== Passage provided ==
☆ ☆ ☆ ☆ ☆

Mr. Stamford

Copyright (c) 2001 by Kenny Felder

I think this is the commentary that first got me onto WUNC. The stories are absolutely true, with the names changed.


Mr. Stamford was my 7th grade math teacher. He was head of the math department at my junior high school. And it came as a very deep shock to me to realize that he didn't know math.

You have to understand that I was just not ready for this. I was a teacher's pet. When I got a different answer from Mr. Stamford's, I raised my hand dutifully and asked why I had gotten it wrong. His answer was so far over my head that I just couldn't make sense of it. So that night, when I came home, I asked my parents. They assured me that my answer was right: the teacher had gotten it wrong. A fluke, I thought.

But the next week, the same thing happened. I got an answer which was different from Mr. Stamford's. I asked about it, and he explained why I was wrong. I didn't get it, and he kept explaining until I finally stopped asking. Only once again, I was right and Mr. Stamford was wrong. His explanations weren't "over my head." They were complete nonsense.

It was months before I figured out how to deal with Mr. Stamford. If he got something wrong, I would wait until all the other kids had left the class and then I would show him his mistake. The next day he would say to the class, "I was looking at this problem again last night, and I happened to notice that..." blah blah quack quack. He could understand the correction. He could admit his mistake. But he could not back down publicly in front of a 7th grader.

Looking back, I have to say that Mr. Stamford did me a favor. He took teachers off their pedestal, and helped me grow up a little. But if the circumstances had been just a bit different—if I hadn't thought of asking my parents, or if they hadn't known the math, or if I had been just a little more insecure—I would have decided that I just don't understand math, and maybe believed that for the rest of my life. Never underestimate the impact that one teacher can have.

☆ ☆ ☆ ☆ ☆

== Information shown ==
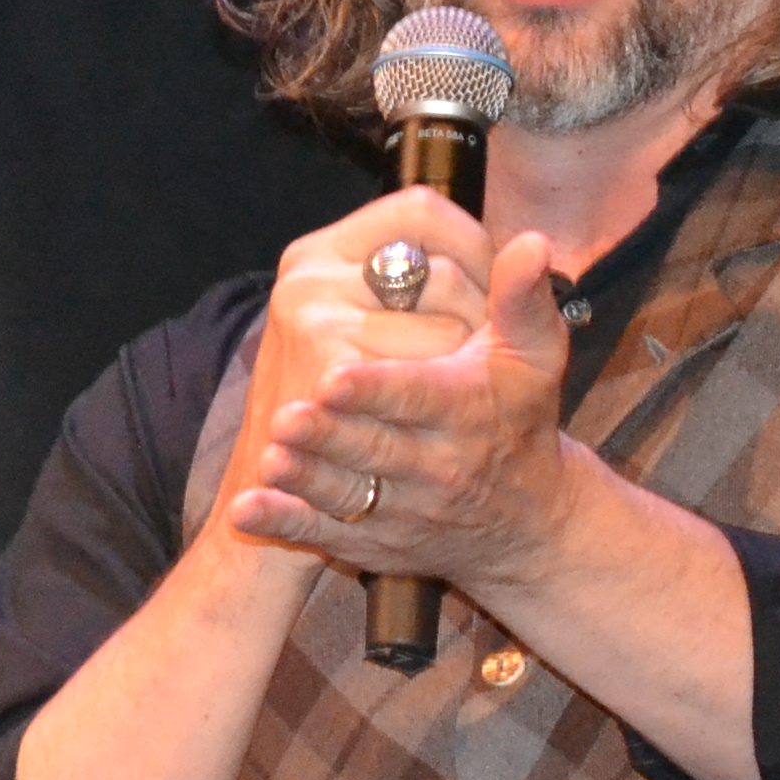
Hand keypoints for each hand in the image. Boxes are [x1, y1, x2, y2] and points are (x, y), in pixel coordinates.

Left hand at [219, 207, 584, 597]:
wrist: (523, 521)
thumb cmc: (518, 416)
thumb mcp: (533, 357)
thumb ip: (521, 298)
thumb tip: (530, 239)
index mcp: (467, 413)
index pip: (418, 398)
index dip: (376, 390)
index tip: (333, 377)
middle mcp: (436, 467)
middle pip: (374, 449)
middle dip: (329, 437)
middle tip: (284, 417)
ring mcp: (402, 509)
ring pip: (347, 494)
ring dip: (306, 481)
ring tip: (270, 458)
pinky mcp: (373, 540)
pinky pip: (324, 535)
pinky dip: (286, 526)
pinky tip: (246, 511)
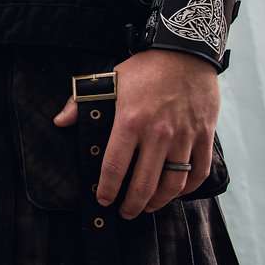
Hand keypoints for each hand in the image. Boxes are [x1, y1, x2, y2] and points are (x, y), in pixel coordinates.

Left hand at [52, 49, 218, 218]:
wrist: (185, 51)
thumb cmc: (145, 68)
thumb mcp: (109, 80)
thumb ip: (81, 103)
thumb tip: (59, 122)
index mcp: (130, 121)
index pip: (114, 166)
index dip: (107, 188)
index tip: (102, 199)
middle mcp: (158, 133)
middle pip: (144, 183)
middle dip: (132, 204)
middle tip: (125, 213)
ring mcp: (184, 136)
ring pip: (173, 183)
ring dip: (159, 201)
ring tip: (148, 207)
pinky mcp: (204, 135)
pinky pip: (198, 171)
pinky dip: (188, 188)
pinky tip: (176, 192)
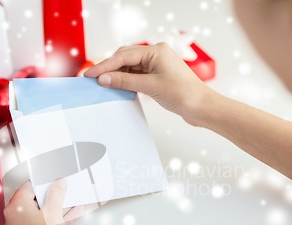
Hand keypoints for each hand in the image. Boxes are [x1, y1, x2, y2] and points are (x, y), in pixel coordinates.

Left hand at [4, 179, 82, 224]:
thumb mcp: (54, 211)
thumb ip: (56, 193)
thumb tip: (58, 184)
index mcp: (14, 209)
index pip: (28, 188)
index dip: (44, 183)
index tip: (54, 182)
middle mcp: (13, 219)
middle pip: (33, 201)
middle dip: (51, 196)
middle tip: (62, 191)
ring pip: (39, 213)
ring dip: (55, 208)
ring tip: (69, 202)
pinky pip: (42, 223)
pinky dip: (54, 219)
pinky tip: (69, 216)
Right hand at [84, 43, 221, 126]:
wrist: (201, 107)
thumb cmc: (184, 94)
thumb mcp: (150, 87)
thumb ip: (125, 81)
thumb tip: (104, 79)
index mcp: (156, 50)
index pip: (123, 55)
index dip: (105, 66)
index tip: (90, 75)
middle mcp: (156, 54)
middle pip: (125, 58)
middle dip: (108, 69)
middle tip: (91, 80)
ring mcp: (156, 65)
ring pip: (129, 67)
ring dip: (117, 76)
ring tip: (102, 85)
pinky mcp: (157, 76)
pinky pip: (136, 75)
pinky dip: (126, 81)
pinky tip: (117, 88)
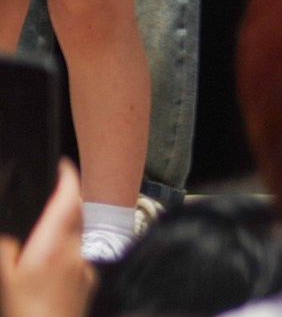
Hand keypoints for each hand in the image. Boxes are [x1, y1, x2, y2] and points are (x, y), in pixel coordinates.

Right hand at [0, 164, 91, 316]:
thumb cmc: (24, 313)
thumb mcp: (3, 278)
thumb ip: (5, 249)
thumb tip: (9, 236)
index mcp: (53, 245)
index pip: (69, 200)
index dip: (69, 178)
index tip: (64, 164)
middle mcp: (75, 252)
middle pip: (78, 215)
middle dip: (68, 201)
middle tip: (54, 192)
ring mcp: (85, 267)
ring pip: (79, 236)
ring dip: (68, 227)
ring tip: (48, 230)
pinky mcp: (88, 282)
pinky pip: (79, 258)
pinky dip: (68, 252)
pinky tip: (52, 265)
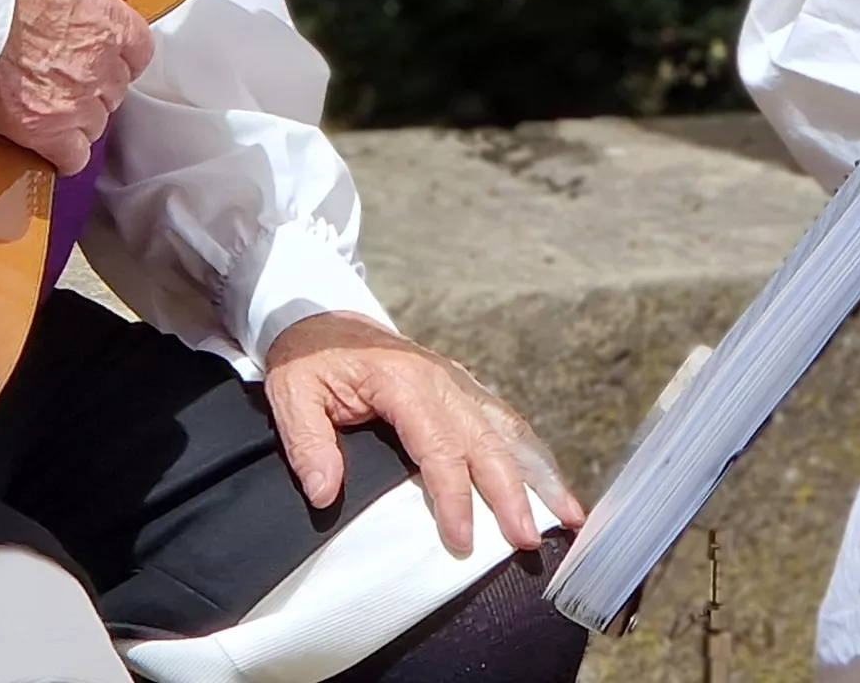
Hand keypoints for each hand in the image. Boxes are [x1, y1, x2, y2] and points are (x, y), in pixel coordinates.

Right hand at [0, 0, 154, 172]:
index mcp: (110, 21)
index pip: (139, 50)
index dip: (119, 50)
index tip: (97, 46)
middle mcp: (99, 65)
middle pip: (116, 88)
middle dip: (96, 81)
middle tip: (63, 69)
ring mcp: (70, 101)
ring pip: (96, 123)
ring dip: (79, 115)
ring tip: (50, 100)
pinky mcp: (36, 128)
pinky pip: (70, 157)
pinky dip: (63, 152)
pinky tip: (45, 137)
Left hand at [262, 312, 584, 558]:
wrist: (322, 319)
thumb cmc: (309, 359)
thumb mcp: (292, 395)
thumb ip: (309, 444)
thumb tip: (324, 493)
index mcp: (404, 381)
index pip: (439, 447)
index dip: (453, 497)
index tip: (461, 540)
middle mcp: (443, 380)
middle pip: (488, 443)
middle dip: (512, 495)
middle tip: (527, 540)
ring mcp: (459, 382)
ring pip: (509, 430)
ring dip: (540, 474)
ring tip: (568, 513)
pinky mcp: (464, 388)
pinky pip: (506, 421)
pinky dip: (532, 453)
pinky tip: (549, 482)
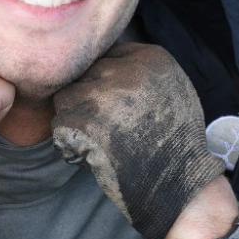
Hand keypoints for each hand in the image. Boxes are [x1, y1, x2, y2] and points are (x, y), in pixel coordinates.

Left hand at [51, 41, 225, 238]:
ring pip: (67, 98)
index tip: (113, 105)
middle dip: (89, 101)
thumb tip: (105, 68)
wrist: (178, 182)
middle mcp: (125, 69)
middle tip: (105, 128)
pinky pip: (60, 125)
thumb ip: (141, 73)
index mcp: (151, 57)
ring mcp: (104, 94)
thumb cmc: (176, 142)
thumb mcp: (173, 90)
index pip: (108, 57)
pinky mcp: (86, 120)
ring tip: (98, 141)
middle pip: (85, 75)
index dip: (104, 83)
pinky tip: (90, 154)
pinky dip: (69, 142)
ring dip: (76, 120)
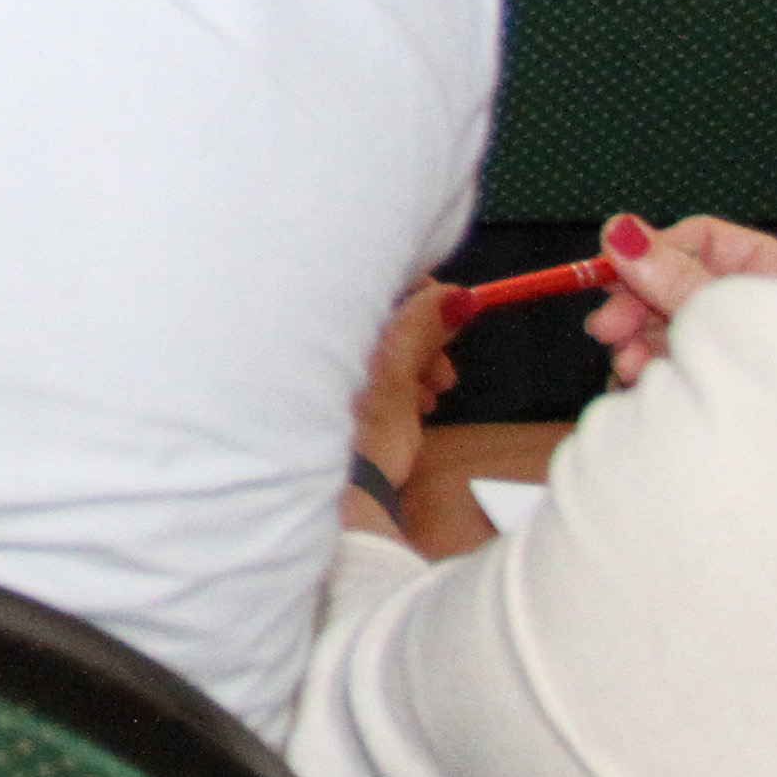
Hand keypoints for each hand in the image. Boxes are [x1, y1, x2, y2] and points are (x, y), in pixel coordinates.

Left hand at [347, 279, 457, 521]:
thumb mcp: (396, 377)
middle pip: (383, 313)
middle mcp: (320, 338)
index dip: (420, 289)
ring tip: (429, 399)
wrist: (334, 499)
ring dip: (416, 364)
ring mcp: (325, 365)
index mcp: (329, 323)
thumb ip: (422, 329)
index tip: (455, 313)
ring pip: (383, 345)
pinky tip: (413, 408)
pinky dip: (399, 381)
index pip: (375, 277)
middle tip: (443, 373)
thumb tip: (456, 294)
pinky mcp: (334, 393)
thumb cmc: (358, 438)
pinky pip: (374, 370)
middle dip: (423, 337)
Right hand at [589, 212, 776, 386]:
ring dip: (639, 347)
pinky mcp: (729, 389)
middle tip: (604, 329)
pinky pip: (680, 373)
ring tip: (631, 368)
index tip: (610, 272)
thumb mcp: (737, 311)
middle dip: (634, 309)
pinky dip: (655, 379)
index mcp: (775, 270)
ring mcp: (743, 350)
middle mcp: (755, 308)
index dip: (648, 251)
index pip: (700, 240)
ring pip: (672, 335)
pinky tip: (643, 390)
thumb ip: (677, 276)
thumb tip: (620, 233)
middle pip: (674, 288)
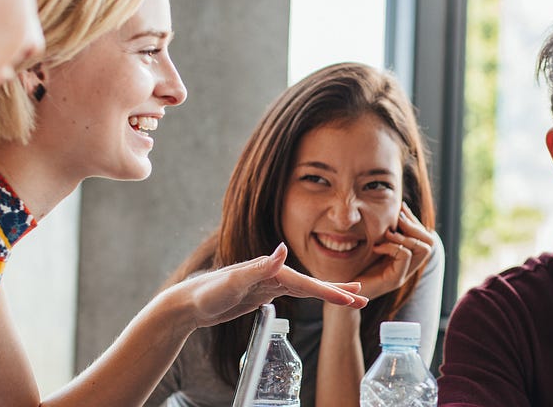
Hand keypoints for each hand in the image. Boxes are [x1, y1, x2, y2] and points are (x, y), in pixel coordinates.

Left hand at [173, 243, 366, 329]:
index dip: (330, 291)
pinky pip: (295, 295)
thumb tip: (284, 249)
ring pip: (306, 289)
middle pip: (312, 284)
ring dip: (329, 293)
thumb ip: (259, 267)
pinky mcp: (263, 293)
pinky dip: (311, 296)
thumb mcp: (232, 281)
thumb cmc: (206, 292)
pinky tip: (319, 296)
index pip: (307, 283)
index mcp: (270, 270)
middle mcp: (273, 273)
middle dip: (338, 291)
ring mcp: (269, 283)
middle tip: (364, 298)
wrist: (188, 303)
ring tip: (351, 297)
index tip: (352, 298)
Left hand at [351, 203, 437, 299]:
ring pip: (423, 249)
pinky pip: (405, 256)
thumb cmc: (353, 268)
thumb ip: (383, 233)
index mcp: (405, 259)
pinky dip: (392, 246)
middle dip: (415, 226)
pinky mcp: (394, 280)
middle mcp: (408, 268)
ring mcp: (403, 275)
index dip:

☆ ☆ ☆ ☆ ☆

== Task to carry out ==
Copy the essay from "Mr. Stamford was my" and going on through "fluke, I thought.", swapping "Mr. Stamford" for "Mr. Hollis" each time it occurs.

== Written response ==
Mr. Hollis was my 7th grade math teacher. He was head of the math department at my junior high school. And it came as a very deep shock to me to realize that he didn't know math.

You have to understand that I was just not ready for this. I was a teacher's pet. When I got a different answer from Mr. Hollis's, I raised my hand dutifully and asked why I had gotten it wrong. His answer was so far over my head that I just couldn't make sense of it. So that night, when I came home, I asked my parents. They assured me that my answer was right: the teacher had gotten it wrong. A fluke, I thought.